Insights into the mechanism of the symmetry dependent SHG properties in low dimensional KNbO3 structures

Abstract

The second harmonic generation (SHG) response of low-dimensional nanomaterials is of significant importance for fundamental science and technological applications and shows potential dependence on structural symmetry and high-density surface defects, e.g., body contribution and surface contribution. As surface and body contributions are separable from each other, it is highly desirable to unambiguously evaluate the relative contribution of body and surface on SHG performance. Constructing various polymorphs of a compound with different crystal structures will offer a good opportunity to deduce the quantitative contribution of the body and surface, in which monoclinic, orthorhombic and cubic perovskite-type KNbO₃ nanostructures have been prepared through a facile hydrothermal method.
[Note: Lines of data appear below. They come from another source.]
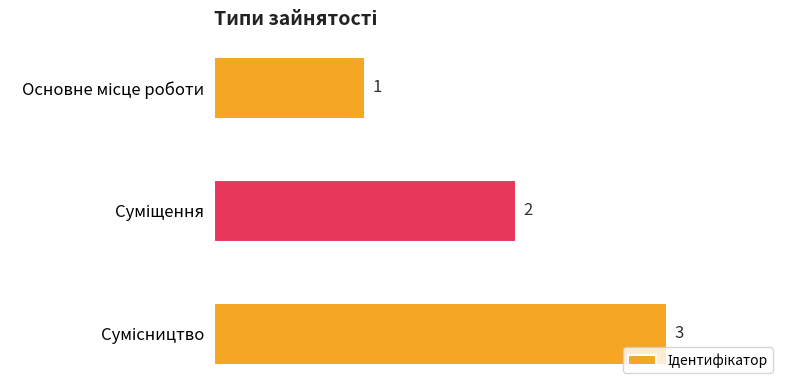

What is the sum of all values?

6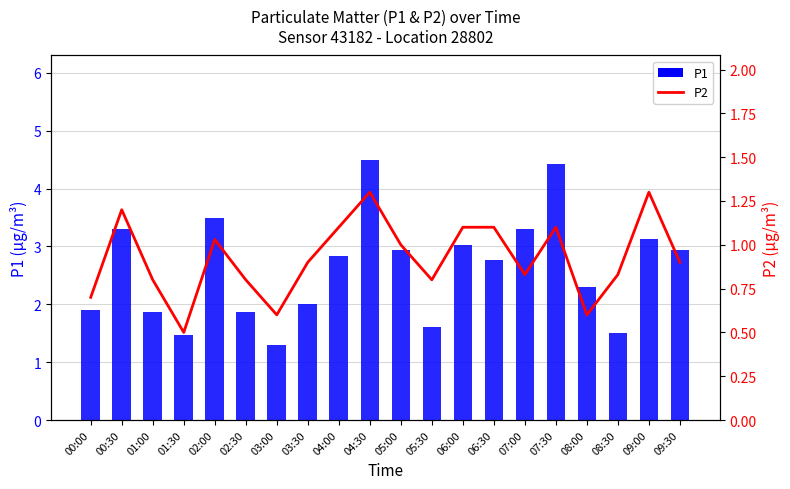

What is the label of the 13th bar from the left?

06:00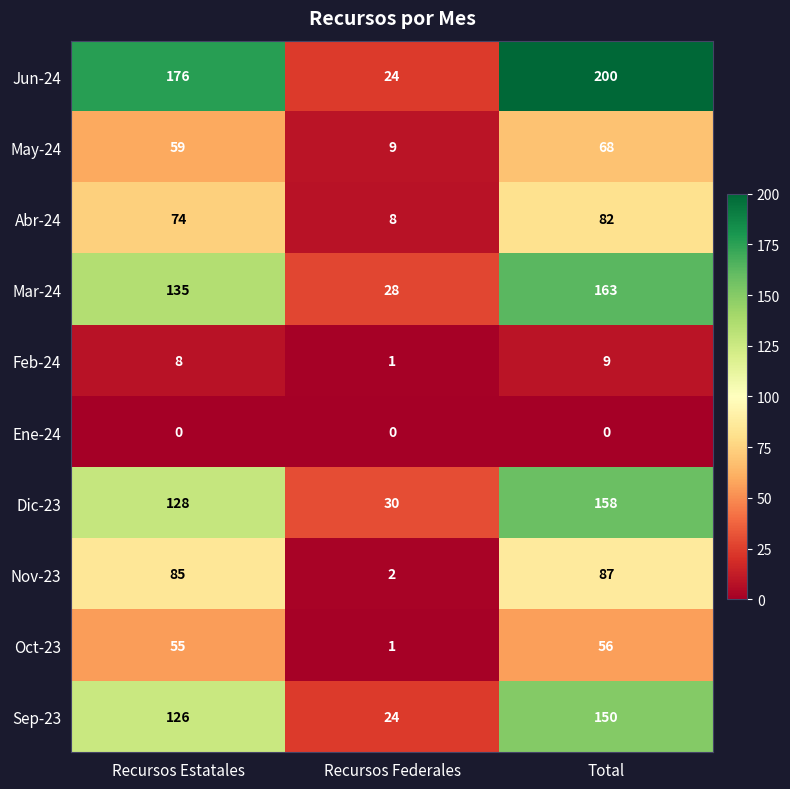

What is the highest value of the Jun-24 series?

200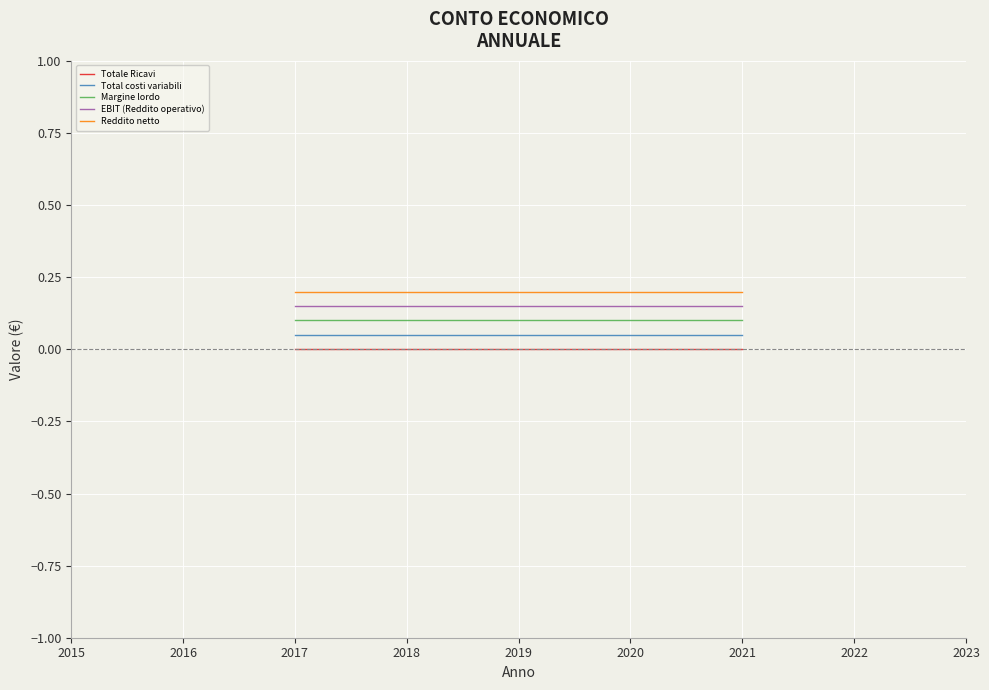

True or false: EBIT (Reddito operativo) and Reddito netto cross at least once.

False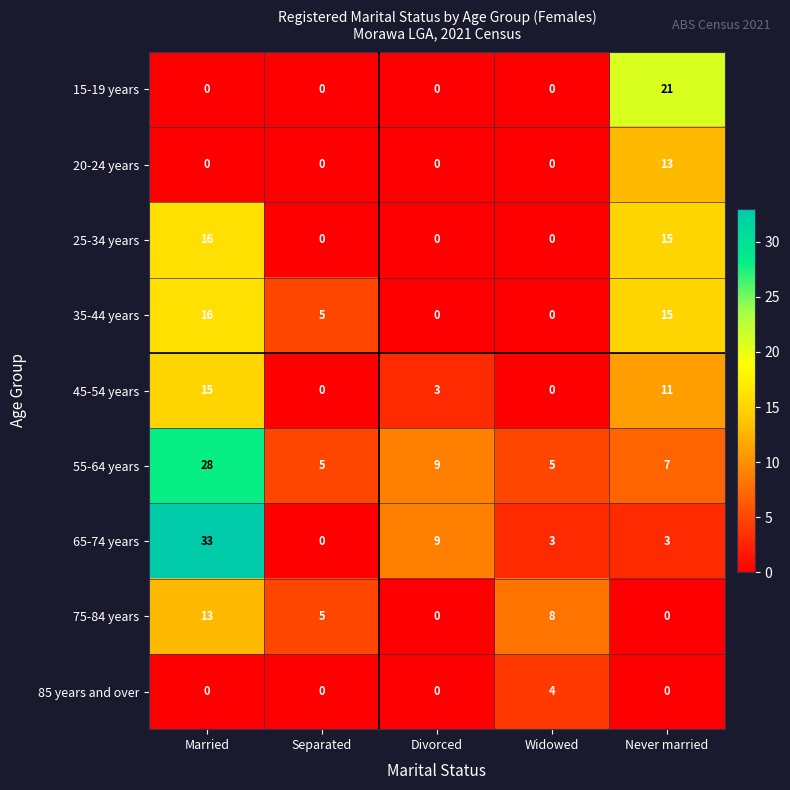

What is the difference between the 65-74 years values at Widowed and Separated?

3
Centrosymmetric (CS) cubic KNbO₃ nanomaterials show the weakest SHG signal attributed to single surface contribution, while non-centrosymmetric (NCS) orthorhombic and monoclinic KNbO₃ nanomaterials exhibit a stronger SHG response because of the synergistic effect of surface and body contributions. Further, the magnitude of surface and body contributions can be effectively deduced, 2.6% and 97.4% in orthorhombic KNbO₃ and 1.4% and 98.6% in monoclinic KNbO₃, demonstrating that body contribution make overwhelming donations to the SHG response, in which the best SHG performance of monoclinic KNbO₃ is rationalized, attributed to the lowest symmetry in the crystal structure.